• **Data supplied**:
= = = =
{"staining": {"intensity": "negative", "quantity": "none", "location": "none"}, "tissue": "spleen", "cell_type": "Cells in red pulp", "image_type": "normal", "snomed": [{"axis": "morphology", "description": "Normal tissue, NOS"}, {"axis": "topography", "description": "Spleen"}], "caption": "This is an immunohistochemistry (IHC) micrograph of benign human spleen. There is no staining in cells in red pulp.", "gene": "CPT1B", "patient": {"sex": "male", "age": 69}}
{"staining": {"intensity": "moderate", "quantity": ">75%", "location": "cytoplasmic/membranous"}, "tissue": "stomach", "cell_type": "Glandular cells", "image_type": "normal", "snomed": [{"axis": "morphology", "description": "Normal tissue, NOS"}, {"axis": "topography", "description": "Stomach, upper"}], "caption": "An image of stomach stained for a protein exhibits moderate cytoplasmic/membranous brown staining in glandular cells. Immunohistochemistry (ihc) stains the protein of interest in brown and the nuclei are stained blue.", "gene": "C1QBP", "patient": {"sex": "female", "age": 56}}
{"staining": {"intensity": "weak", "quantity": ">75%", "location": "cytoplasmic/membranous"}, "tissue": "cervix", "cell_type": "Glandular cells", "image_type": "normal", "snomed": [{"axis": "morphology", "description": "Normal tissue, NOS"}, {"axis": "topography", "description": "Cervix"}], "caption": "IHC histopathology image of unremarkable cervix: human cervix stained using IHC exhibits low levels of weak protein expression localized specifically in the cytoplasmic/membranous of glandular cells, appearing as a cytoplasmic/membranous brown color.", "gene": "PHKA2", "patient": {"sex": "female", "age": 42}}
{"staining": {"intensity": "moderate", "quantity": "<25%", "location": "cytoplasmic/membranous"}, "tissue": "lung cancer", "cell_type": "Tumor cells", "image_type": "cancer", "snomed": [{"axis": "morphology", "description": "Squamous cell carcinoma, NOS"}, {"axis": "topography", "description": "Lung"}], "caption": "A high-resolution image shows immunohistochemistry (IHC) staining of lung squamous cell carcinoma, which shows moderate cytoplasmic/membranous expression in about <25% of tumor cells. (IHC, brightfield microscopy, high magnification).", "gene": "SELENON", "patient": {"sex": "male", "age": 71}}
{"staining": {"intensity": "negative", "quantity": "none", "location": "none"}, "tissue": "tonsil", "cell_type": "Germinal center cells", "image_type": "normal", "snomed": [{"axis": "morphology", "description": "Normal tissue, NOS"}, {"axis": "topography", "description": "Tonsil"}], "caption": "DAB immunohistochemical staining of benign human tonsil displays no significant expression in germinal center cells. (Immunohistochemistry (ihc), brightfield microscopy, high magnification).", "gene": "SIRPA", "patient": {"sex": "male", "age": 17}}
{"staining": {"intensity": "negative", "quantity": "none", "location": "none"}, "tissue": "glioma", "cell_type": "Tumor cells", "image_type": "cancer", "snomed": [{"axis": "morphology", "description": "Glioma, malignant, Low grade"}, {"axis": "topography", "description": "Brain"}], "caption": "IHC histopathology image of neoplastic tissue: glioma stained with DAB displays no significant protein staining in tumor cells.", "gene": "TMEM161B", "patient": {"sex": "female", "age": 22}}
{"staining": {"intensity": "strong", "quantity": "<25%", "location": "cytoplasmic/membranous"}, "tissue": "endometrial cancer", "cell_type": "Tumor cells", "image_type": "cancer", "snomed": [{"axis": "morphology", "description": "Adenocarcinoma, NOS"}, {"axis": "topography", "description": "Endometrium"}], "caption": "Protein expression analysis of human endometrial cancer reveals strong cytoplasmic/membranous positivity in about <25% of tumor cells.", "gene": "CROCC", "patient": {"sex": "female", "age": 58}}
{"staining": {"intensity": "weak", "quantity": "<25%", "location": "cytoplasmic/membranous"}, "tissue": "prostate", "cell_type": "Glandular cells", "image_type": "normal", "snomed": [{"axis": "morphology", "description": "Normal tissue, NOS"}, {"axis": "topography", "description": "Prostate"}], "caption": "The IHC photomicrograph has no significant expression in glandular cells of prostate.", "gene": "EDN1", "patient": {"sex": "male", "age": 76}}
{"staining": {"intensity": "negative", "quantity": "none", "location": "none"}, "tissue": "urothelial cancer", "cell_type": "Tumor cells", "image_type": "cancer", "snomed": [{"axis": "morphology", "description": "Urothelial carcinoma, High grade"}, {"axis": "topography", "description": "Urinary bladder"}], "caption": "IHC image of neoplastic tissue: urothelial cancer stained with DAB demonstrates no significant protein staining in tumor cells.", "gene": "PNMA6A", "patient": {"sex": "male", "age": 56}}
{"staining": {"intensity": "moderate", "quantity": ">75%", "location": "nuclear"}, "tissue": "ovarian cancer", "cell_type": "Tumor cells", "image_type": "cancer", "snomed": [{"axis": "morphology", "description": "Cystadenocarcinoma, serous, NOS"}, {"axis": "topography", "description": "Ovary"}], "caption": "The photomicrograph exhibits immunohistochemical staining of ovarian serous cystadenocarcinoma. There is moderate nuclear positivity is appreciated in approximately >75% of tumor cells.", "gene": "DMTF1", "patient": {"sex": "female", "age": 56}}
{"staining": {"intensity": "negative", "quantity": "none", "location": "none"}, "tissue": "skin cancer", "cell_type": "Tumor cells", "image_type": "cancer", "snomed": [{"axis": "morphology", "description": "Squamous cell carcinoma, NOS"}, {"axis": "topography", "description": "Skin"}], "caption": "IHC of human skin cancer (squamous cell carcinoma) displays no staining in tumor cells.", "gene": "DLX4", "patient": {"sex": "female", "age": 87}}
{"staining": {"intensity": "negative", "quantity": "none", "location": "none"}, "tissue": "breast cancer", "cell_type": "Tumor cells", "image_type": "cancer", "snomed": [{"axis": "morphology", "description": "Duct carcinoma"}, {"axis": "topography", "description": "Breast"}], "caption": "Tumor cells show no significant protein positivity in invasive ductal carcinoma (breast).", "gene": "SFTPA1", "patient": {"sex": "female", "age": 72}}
= = = =
• **Work instructions**:
Your task is to repeat every entry above exactly.

• **Answer for the task**:
{"staining": {"intensity": "negative", "quantity": "none", "location": "none"}, "tissue": "spleen", "cell_type": "Cells in red pulp", "image_type": "normal", "snomed": [{"axis": "morphology", "description": "Normal tissue, NOS"}, {"axis": "topography", "description": "Spleen"}], "caption": "This is an immunohistochemistry (IHC) micrograph of benign human spleen. There is no staining in cells in red pulp.", "gene": "CPT1B", "patient": {"sex": "male", "age": 69}}
{"staining": {"intensity": "moderate", "quantity": ">75%", "location": "cytoplasmic/membranous"}, "tissue": "stomach", "cell_type": "Glandular cells", "image_type": "normal", "snomed": [{"axis": "morphology", "description": "Normal tissue, NOS"}, {"axis": "topography", "description": "Stomach, upper"}], "caption": "An image of stomach stained for a protein exhibits moderate cytoplasmic/membranous brown staining in glandular cells. Immunohistochemistry (ihc) stains the protein of interest in brown and the nuclei are stained blue.", "gene": "C1QBP", "patient": {"sex": "female", "age": 56}}
{"staining": {"intensity": "weak", "quantity": ">75%", "location": "cytoplasmic/membranous"}, "tissue": "cervix", "cell_type": "Glandular cells", "image_type": "normal", "snomed": [{"axis": "morphology", "description": "Normal tissue, NOS"}, {"axis": "topography", "description": "Cervix"}], "caption": "IHC histopathology image of unremarkable cervix: human cervix stained using IHC exhibits low levels of weak protein expression localized specifically in the cytoplasmic/membranous of glandular cells, appearing as a cytoplasmic/membranous brown color.", "gene": "PHKA2", "patient": {"sex": "female", "age": 42}}
{"staining": {"intensity": "moderate", "quantity": "<25%", "location": "cytoplasmic/membranous"}, "tissue": "lung cancer", "cell_type": "Tumor cells", "image_type": "cancer", "snomed": [{"axis": "morphology", "description": "Squamous cell carcinoma, NOS"}, {"axis": "topography", "description": "Lung"}], "caption": "A high-resolution image shows immunohistochemistry (IHC) staining of lung squamous cell carcinoma, which shows moderate cytoplasmic/membranous expression in about <25% of tumor cells. (IHC, brightfield microscopy, high magnification).", "gene": "SELENON", "patient": {"sex": "male", "age": 71}}
{"staining": {"intensity": "negative", "quantity": "none", "location": "none"}, "tissue": "tonsil", "cell_type": "Germinal center cells", "image_type": "normal", "snomed": [{"axis": "morphology", "description": "Normal tissue, NOS"}, {"axis": "topography", "description": "Tonsil"}], "caption": "DAB immunohistochemical staining of benign human tonsil displays no significant expression in germinal center cells. (Immunohistochemistry (ihc), brightfield microscopy, high magnification).", "gene": "SIRPA", "patient": {"sex": "male", "age": 17}}
{"staining": {"intensity": "negative", "quantity": "none", "location": "none"}, "tissue": "glioma", "cell_type": "Tumor cells", "image_type": "cancer", "snomed": [{"axis": "morphology", "description": "Glioma, malignant, Low grade"}, {"axis": "topography", "description": "Brain"}], "caption": "IHC histopathology image of neoplastic tissue: glioma stained with DAB displays no significant protein staining in tumor cells.", "gene": "TMEM161B", "patient": {"sex": "female", "age": 22}}
{"staining": {"intensity": "strong", "quantity": "<25%", "location": "cytoplasmic/membranous"}, "tissue": "endometrial cancer", "cell_type": "Tumor cells", "image_type": "cancer", "snomed": [{"axis": "morphology", "description": "Adenocarcinoma, NOS"}, {"axis": "topography", "description": "Endometrium"}], "caption": "Protein expression analysis of human endometrial cancer reveals strong cytoplasmic/membranous positivity in about <25% of tumor cells.", "gene": "CROCC", "patient": {"sex": "female", "age": 58}}
{"staining": {"intensity": "weak", "quantity": "<25%", "location": "cytoplasmic/membranous"}, "tissue": "prostate", "cell_type": "Glandular cells", "image_type": "normal", "snomed": [{"axis": "morphology", "description": "Normal tissue, NOS"}, {"axis": "topography", "description": "Prostate"}], "caption": "The IHC photomicrograph has no significant expression in glandular cells of prostate.", "gene": "EDN1", "patient": {"sex": "male", "age": 76}}
{"staining": {"intensity": "negative", "quantity": "none", "location": "none"}, "tissue": "urothelial cancer", "cell_type": "Tumor cells", "image_type": "cancer", "snomed": [{"axis": "morphology", "description": "Urothelial carcinoma, High grade"}, {"axis": "topography", "description": "Urinary bladder"}], "caption": "IHC image of neoplastic tissue: urothelial cancer stained with DAB demonstrates no significant protein staining in tumor cells.", "gene": "PNMA6A", "patient": {"sex": "male", "age": 56}}
{"staining": {"intensity": "moderate", "quantity": ">75%", "location": "nuclear"}, "tissue": "ovarian cancer", "cell_type": "Tumor cells", "image_type": "cancer", "snomed": [{"axis": "morphology", "description": "Cystadenocarcinoma, serous, NOS"}, {"axis": "topography", "description": "Ovary"}], "caption": "The photomicrograph exhibits immunohistochemical staining of ovarian serous cystadenocarcinoma. There is moderate nuclear positivity is appreciated in approximately >75% of tumor cells.", "gene": "DMTF1", "patient": {"sex": "female", "age": 56}}
{"staining": {"intensity": "negative", "quantity": "none", "location": "none"}, "tissue": "skin cancer", "cell_type": "Tumor cells", "image_type": "cancer", "snomed": [{"axis": "morphology", "description": "Squamous cell carcinoma, NOS"}, {"axis": "topography", "description": "Skin"}], "caption": "IHC of human skin cancer (squamous cell carcinoma) displays no staining in tumor cells.", "gene": "DLX4", "patient": {"sex": "female", "age": 87}}
{"staining": {"intensity": "negative", "quantity": "none", "location": "none"}, "tissue": "breast cancer", "cell_type": "Tumor cells", "image_type": "cancer", "snomed": [{"axis": "morphology", "description": "Duct carcinoma"}, {"axis": "topography", "description": "Breast"}], "caption": "Tumor cells show no significant protein positivity in invasive ductal carcinoma (breast).", "gene": "SFTPA1", "patient": {"sex": "female", "age": 72}}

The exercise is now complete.